HACKER Q&A
📣 DoreenMichele

How to determine what to charge for and how much to charge?


If you do something established, it may be relatively easy to look up standard prices and extrapolate from there what to charge.

But if you do something innovative, how do you determine:

1. What parts of your service to charge for?

2. How much to charge?

All businesses do some things for free. But in order to have a business, you have to make money. How do you work out the details of what parts of what you do justify charging X so the rest of it makes sense -- especially if you are doing something different that you can't (readily) find examples of anywhere?

Edit: Just to be clear, I am not a programmer. That is not the business space I am looking to develop.

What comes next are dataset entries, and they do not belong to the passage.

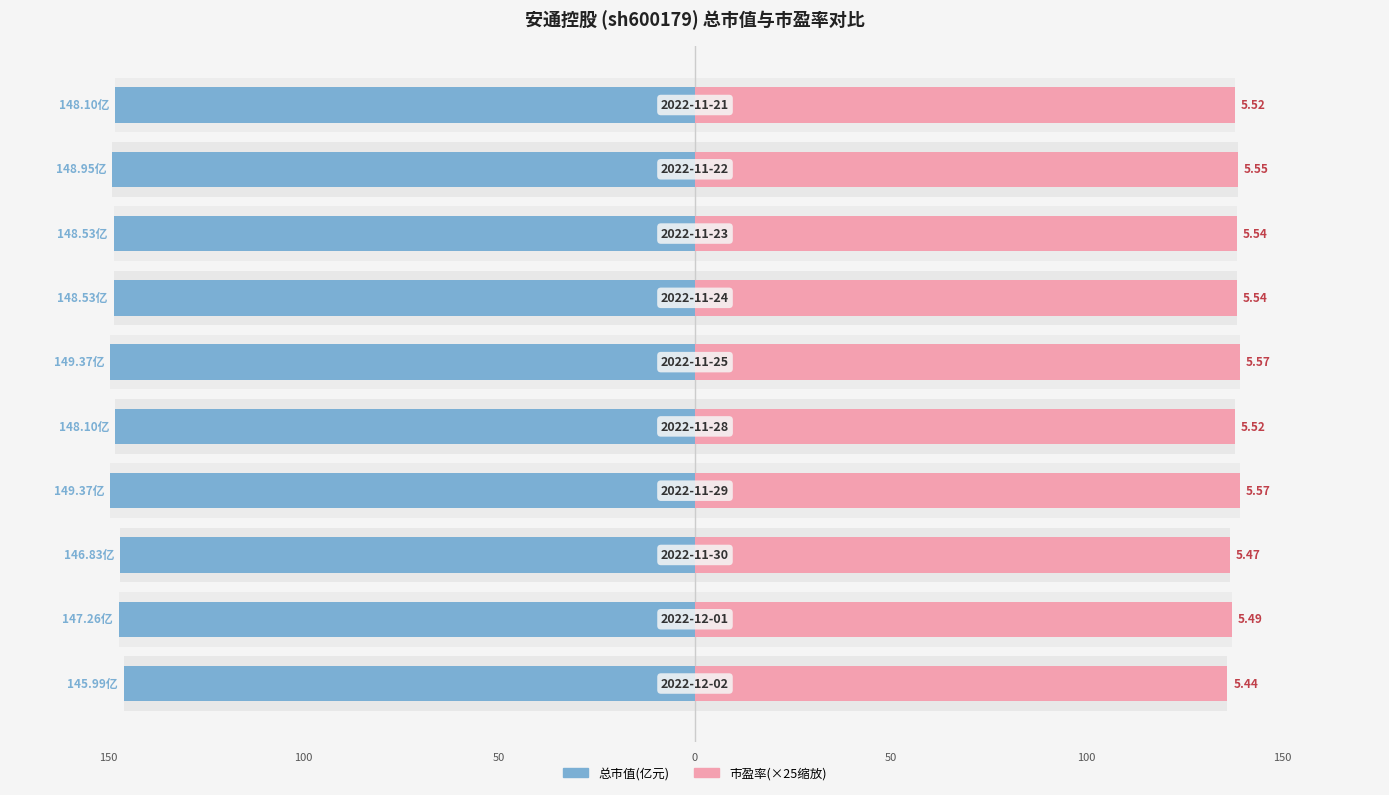

What is the average value of the 市盈率 series?

138.0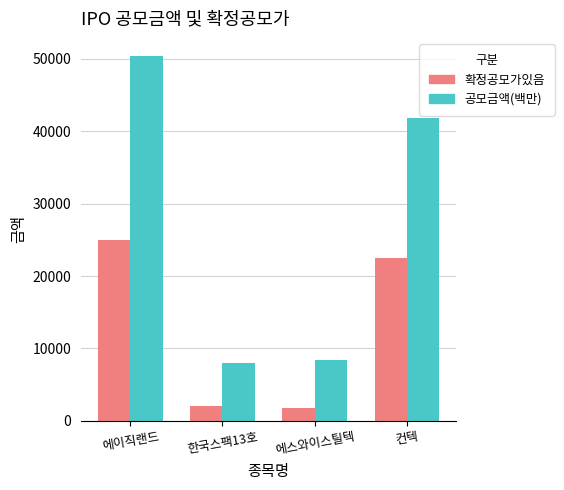

List the series in order of their peak value, lowest first.

확정공모가있음, 공모금액(백만)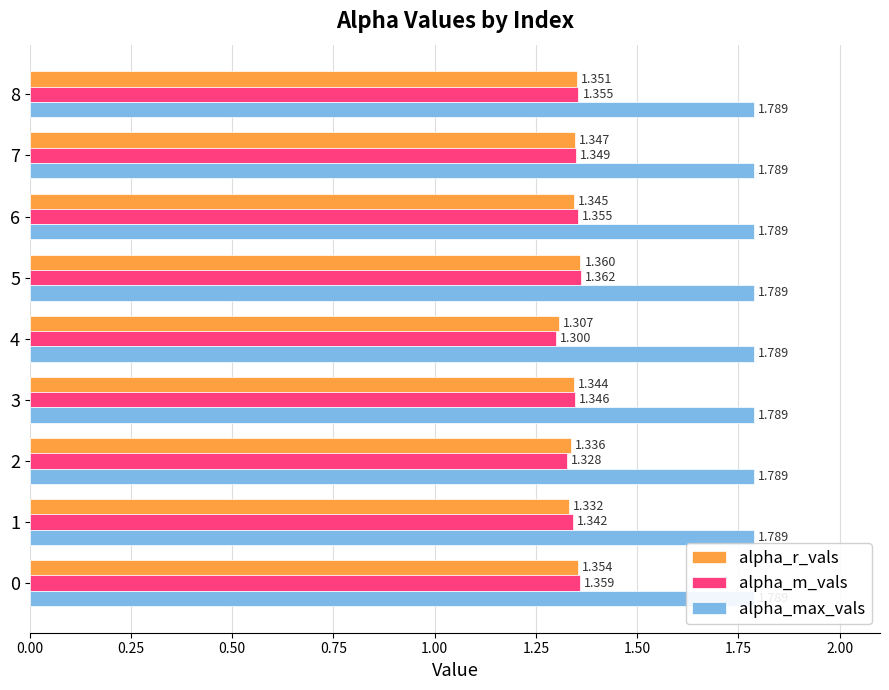

Count the number of data series in this chart.

3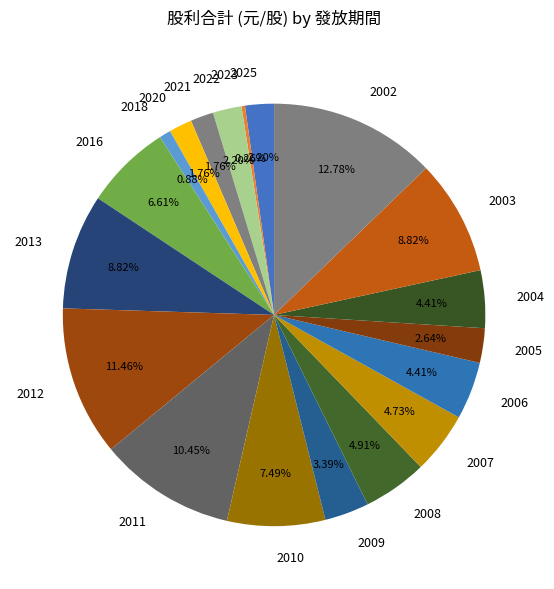

To the nearest percent, what portion does 2025 represent?

2%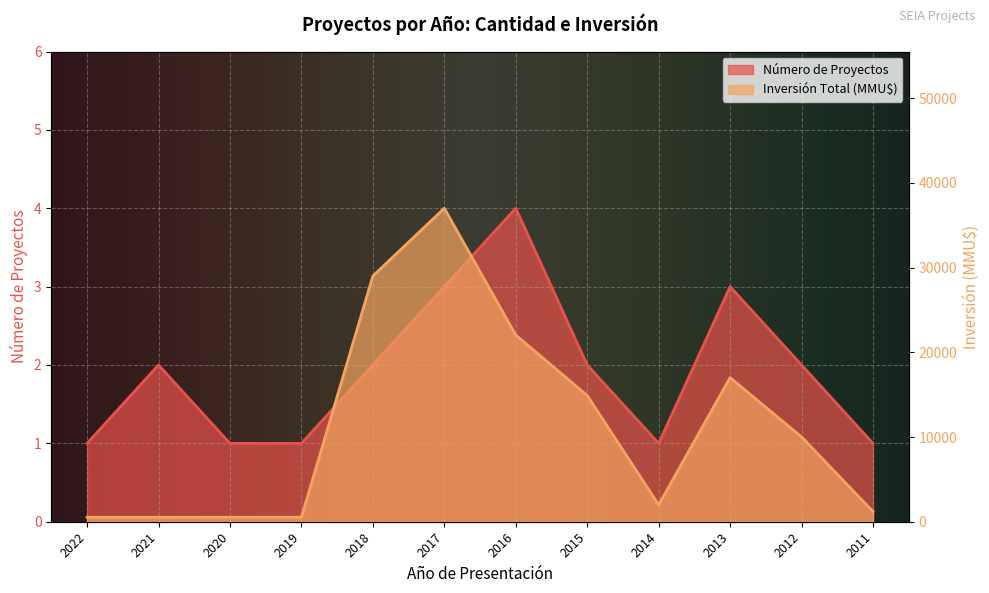

How many data points does each series have?

12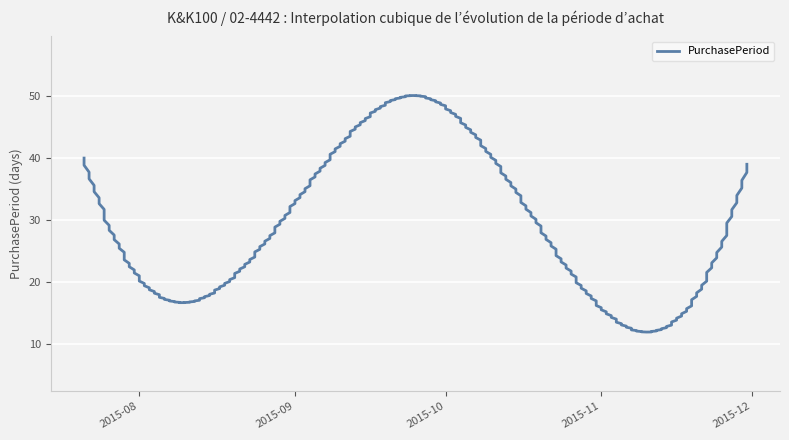

The chart shows a value of 40 at 2015-07-21. True or false?

True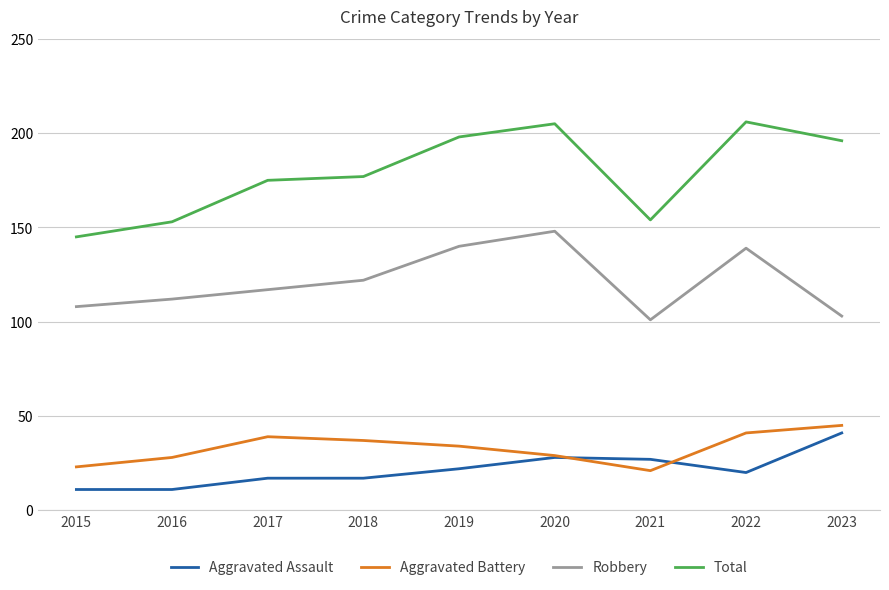

Does the chart display data point markers on the line(s)?

No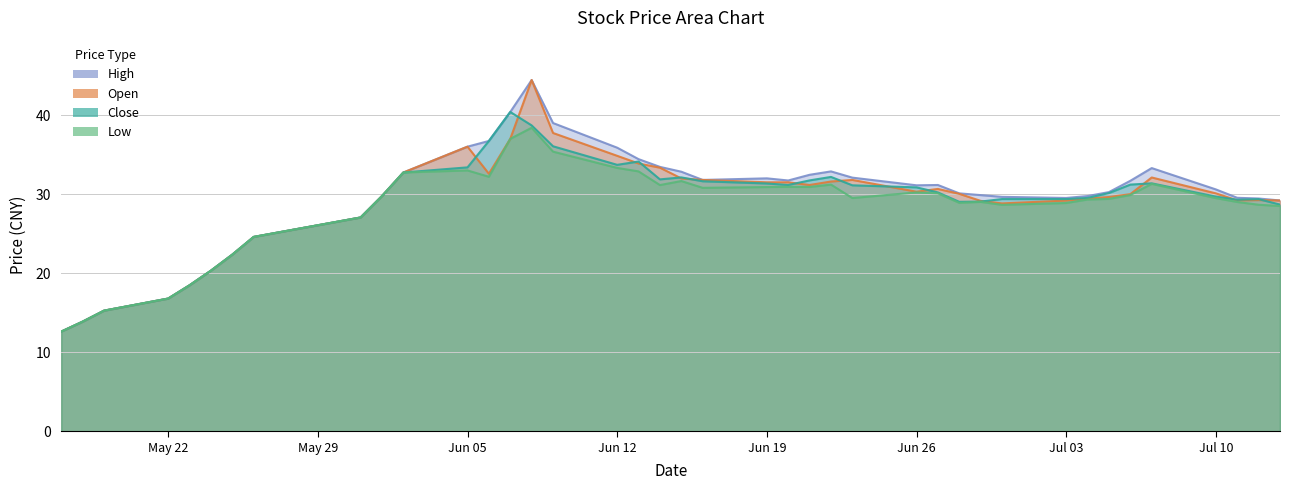

How many lines are shown in the chart?

4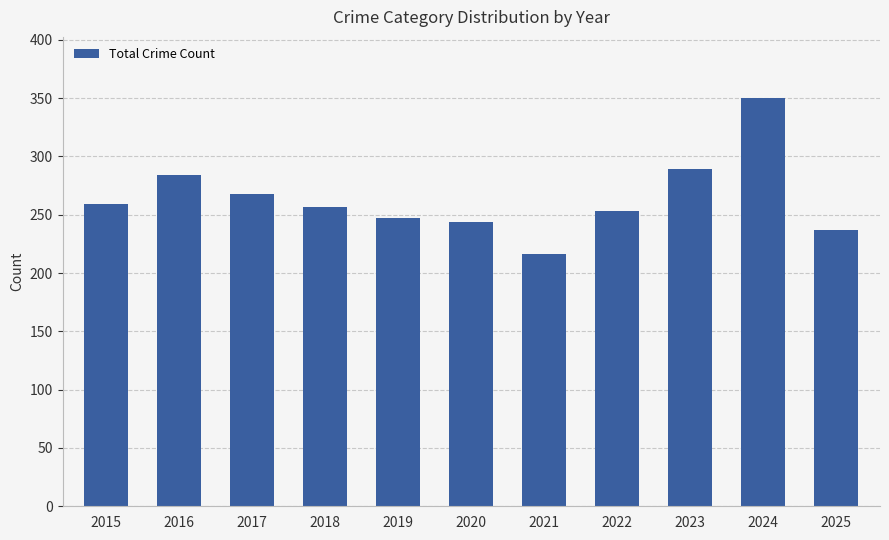

What is the sum of all values?

2904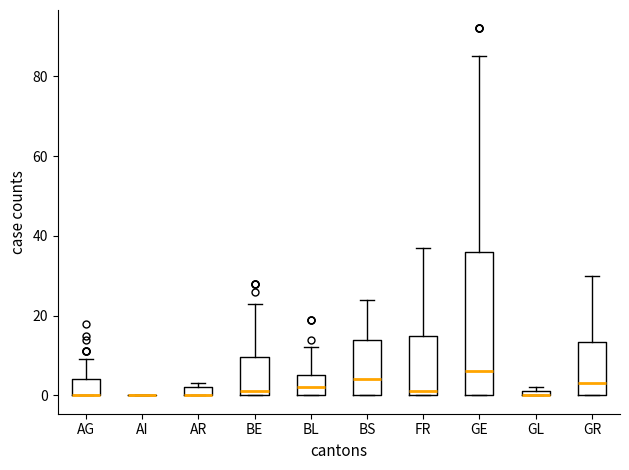

Which box is the tallest, from its lower edge to its upper edge?

GE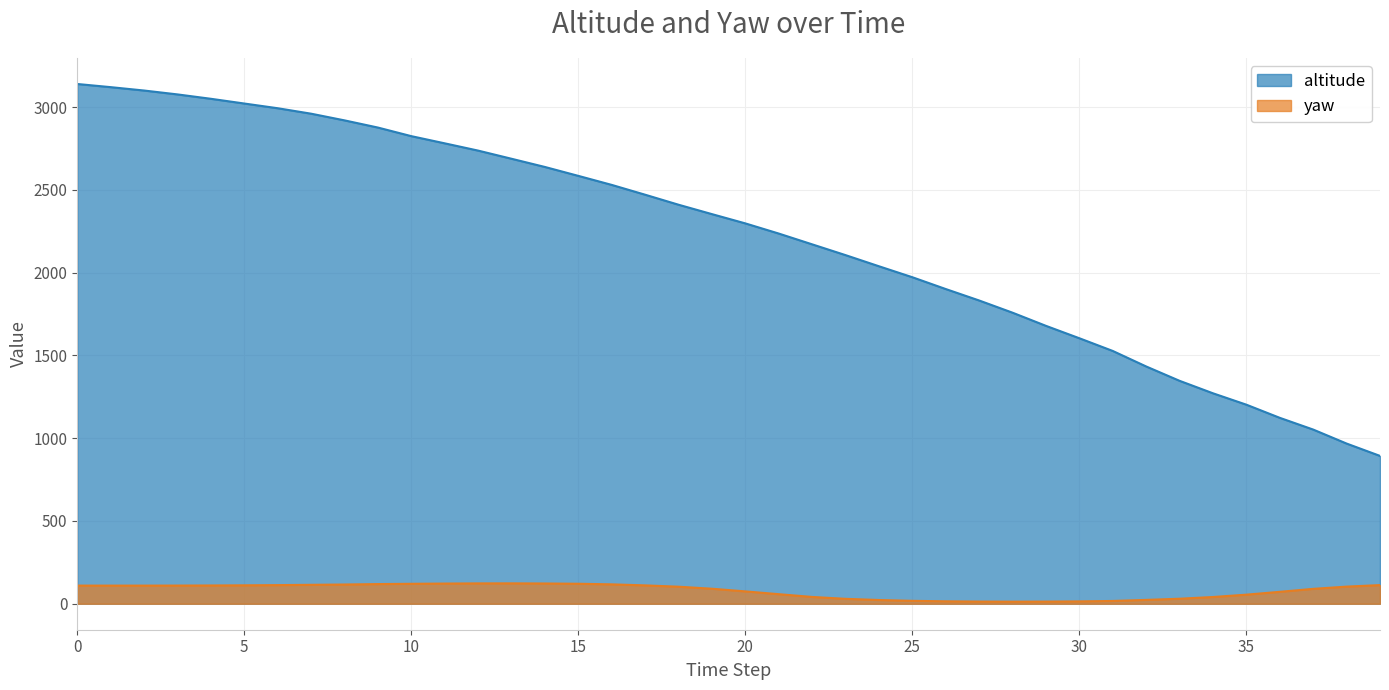

Between 13 and 16, which is larger?

13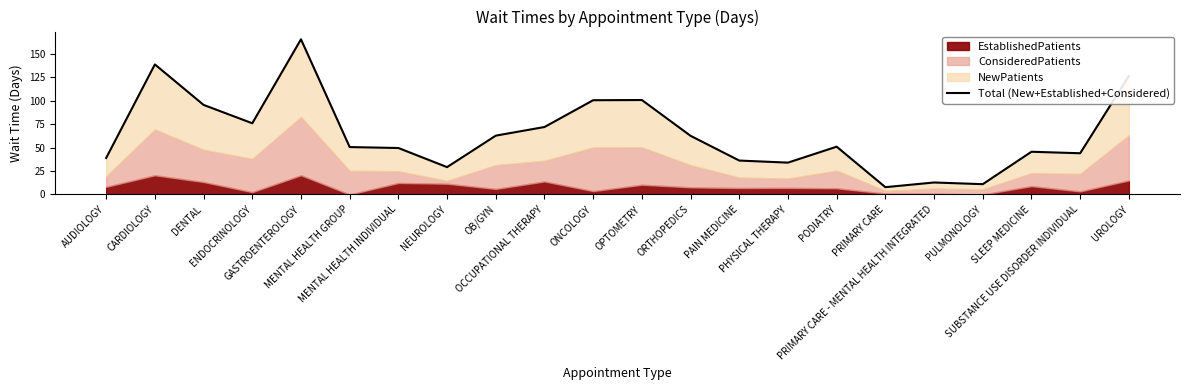

What is the difference between the maximum and minimum values?

157.8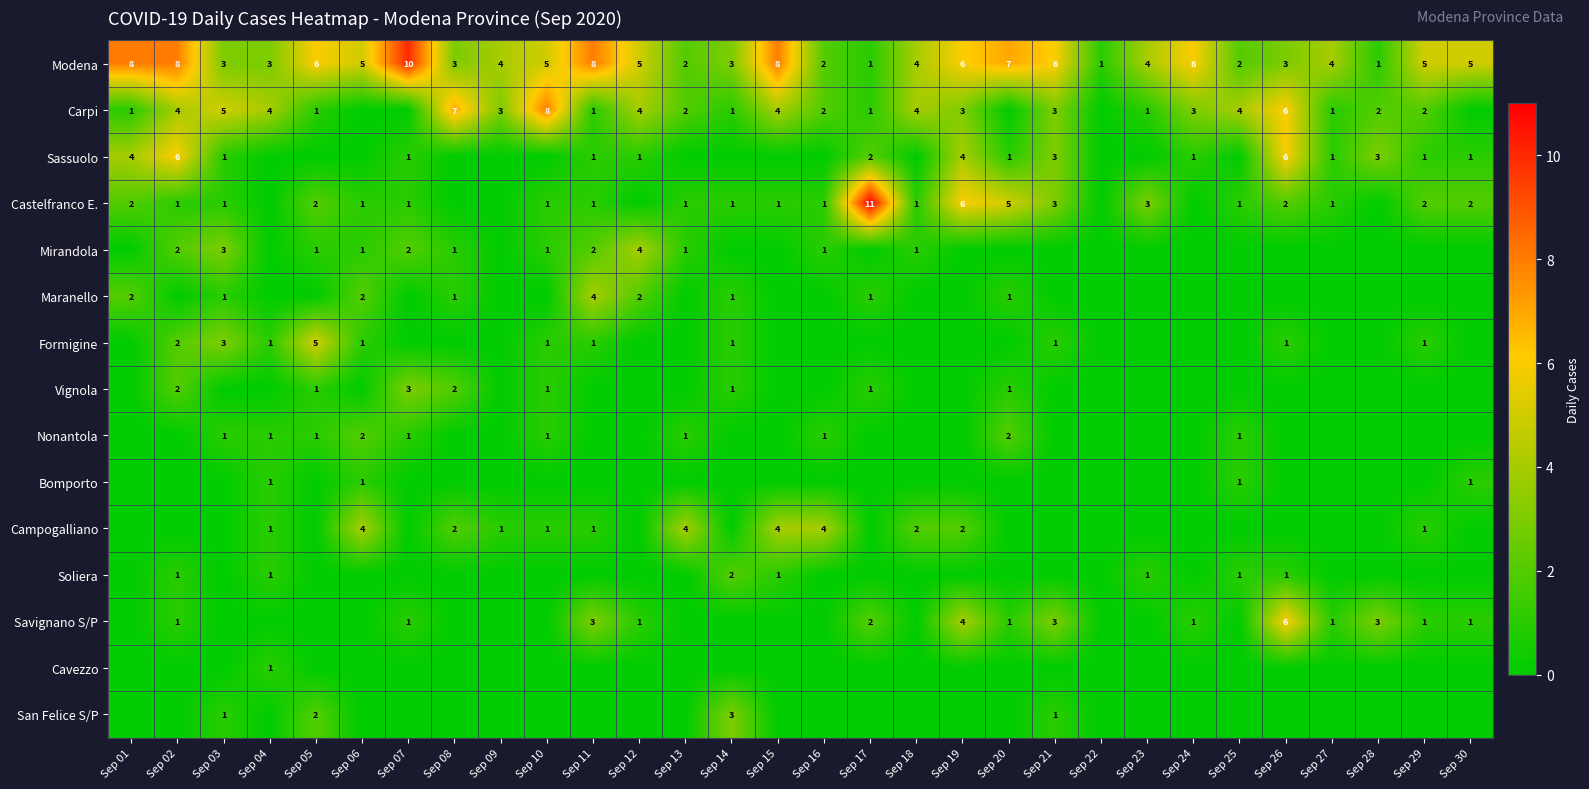

Is it true that Modena equals 8 at Sep 02?

True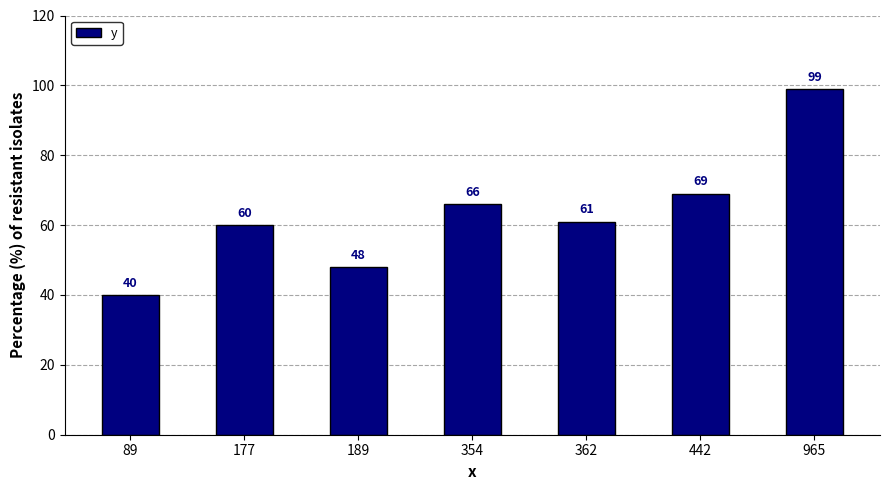

What is the sum of the values at 177 and 362?

121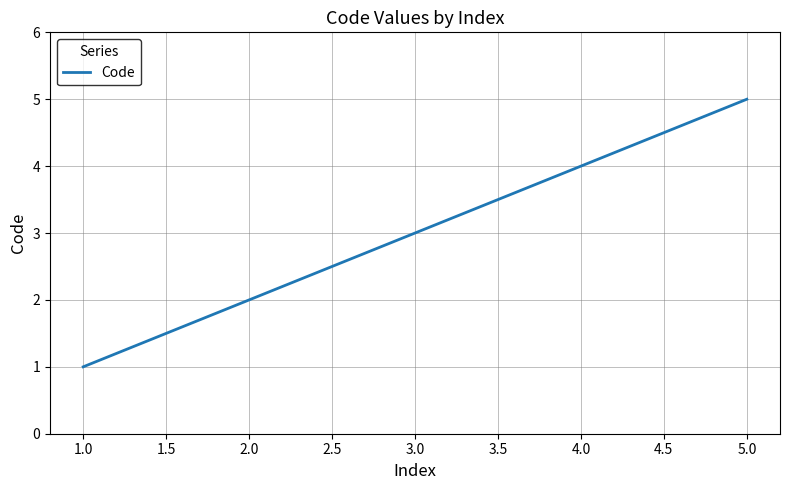

Which has a higher value, 5.0 or 2.0?

5.0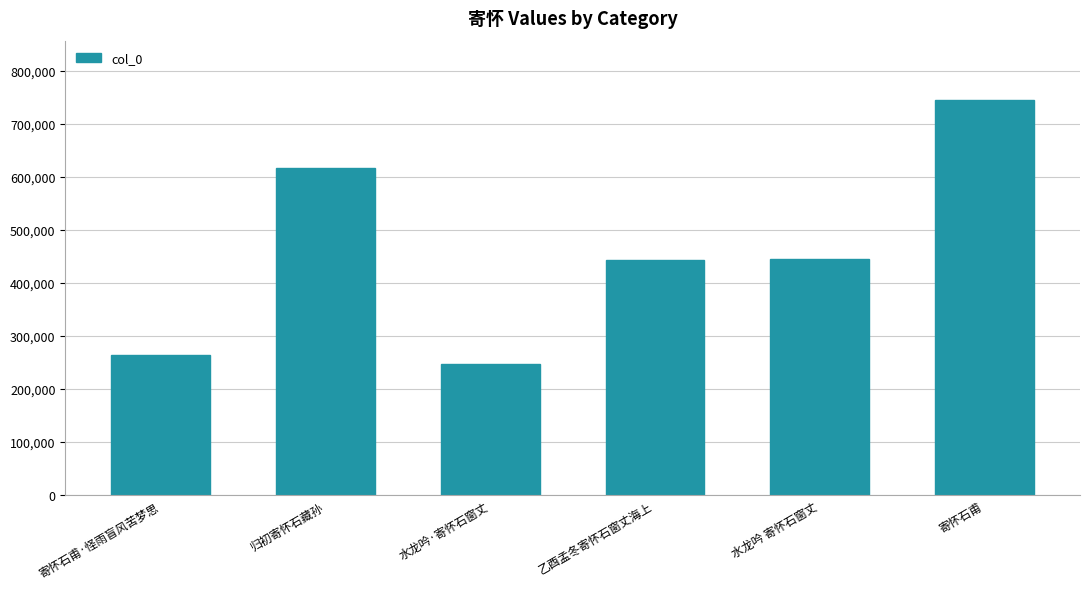

At which category does the chart reach its peak across all series?

寄怀石甫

Don't let that stop you from using programming examples, but I'm in a different career field. Though I do have a Certificate in GIS and I am trying to do something GIS-related (at least map related as part of it) and 100 percent online that I don't think is normally done remotely, among other innovations.


  👤 tallgiraffe Accepted Answer ✓
Charge by the ability to pay, based on your value proposition.

For example, if your service or product can help the customer save $10k/month for the next three years, that's 360k that you will be saving them. It doesn't make sense to charge them $200 for it, but maybe 30% of the net savings can do it, so $100k!

On the other hand, if for 100k they can hire a FT developer to do what you do, plus 10 other features, then charge less so they pick you over the other option.

From the personal experience, I would say avoid building products where you sell something for very little, unless you can get lock-in and your customer's lifetime value is pretty large. So if you offer a $10/m service, and your customer leaves in 3 months, that's a lot of work. But, if they stay for next 10 years, and you can find 10 million customers like them, then it's worth it (hey Dropbox!).